[Opening INFORMATION GIVEN section]

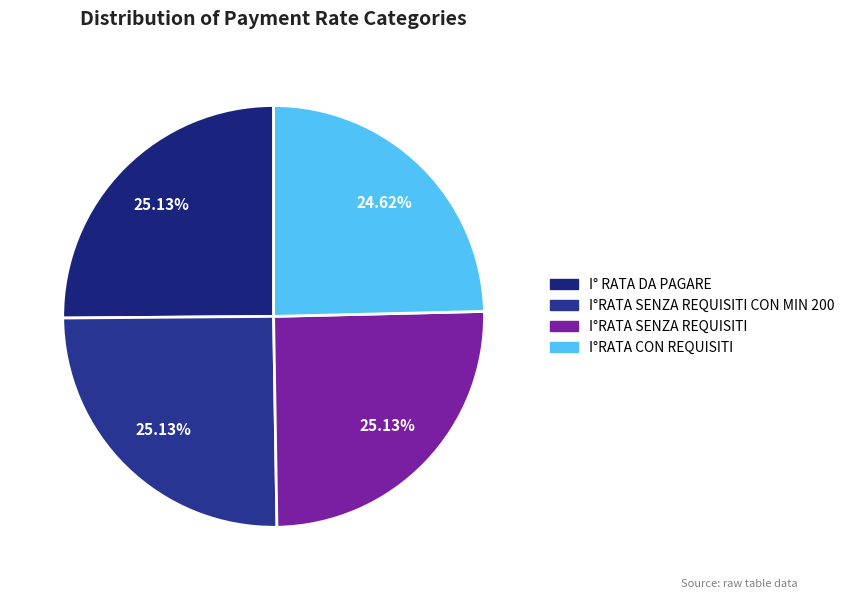

Rank the categories by value from lowest to highest.

I°RATA CON REQUISITI, I° RATA DA PAGARE, I°RATA SENZA REQUISITI CON MIN 200, I°RATA SENZA REQUISITI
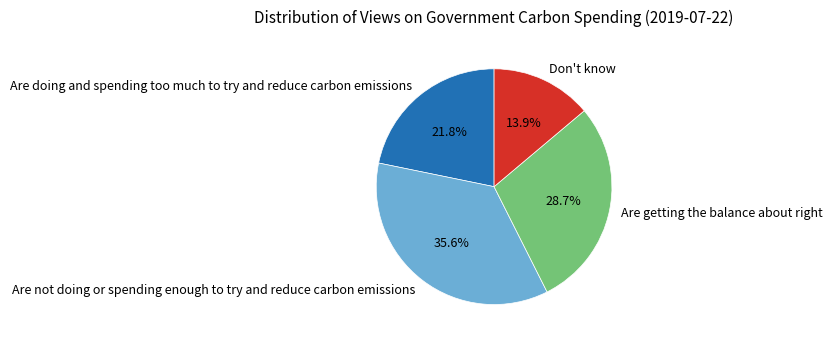

What percentage is NOT represented by Are doing and spending too much to try and reduce carbon emissions?

78.2%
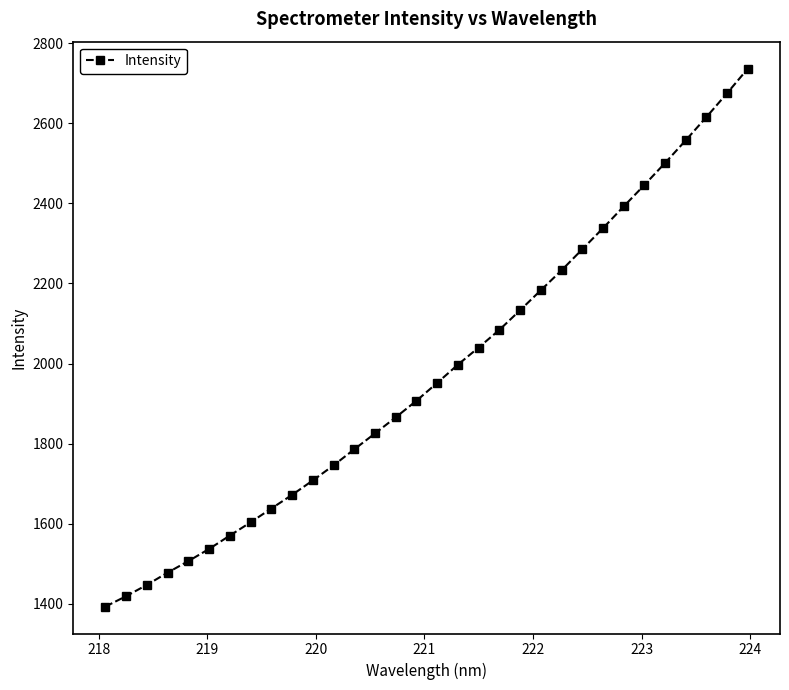

What is the difference between the second highest and second lowest values?

1255.8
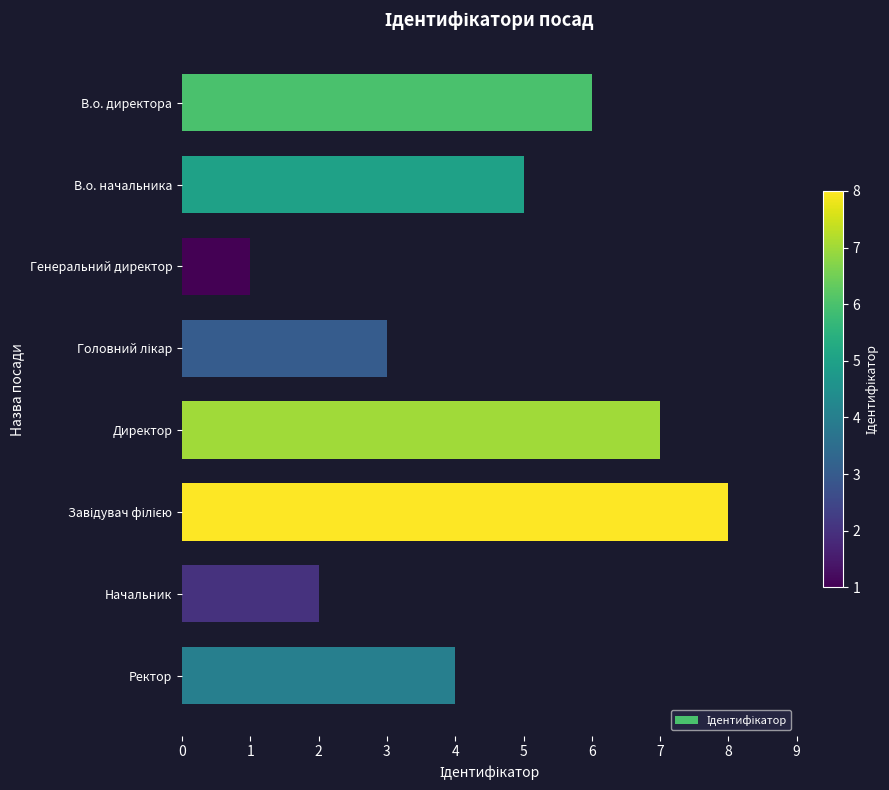

What is the sum of all values?

36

[Closing INFORMATION GIVEN section]

TASK REQUIREMENTS: Please present the listing above as a numbered list, dropping the blank lines and leaving the pictures out.

WRITTEN REPLY:
1. Rank the categories by value from lowest to highest.
2. I°RATA CON REQUISITI, I° RATA DA PAGARE, I°RATA SENZA REQUISITI CON MIN 200, I°RATA SENZA REQUISITI
3. What percentage is NOT represented by Are doing and spending too much to try and reduce carbon emissions?
4. 78.2%
5. What is the difference between the second highest and second lowest values?
6. 1255.8
7. What is the sum of all values?
8. 36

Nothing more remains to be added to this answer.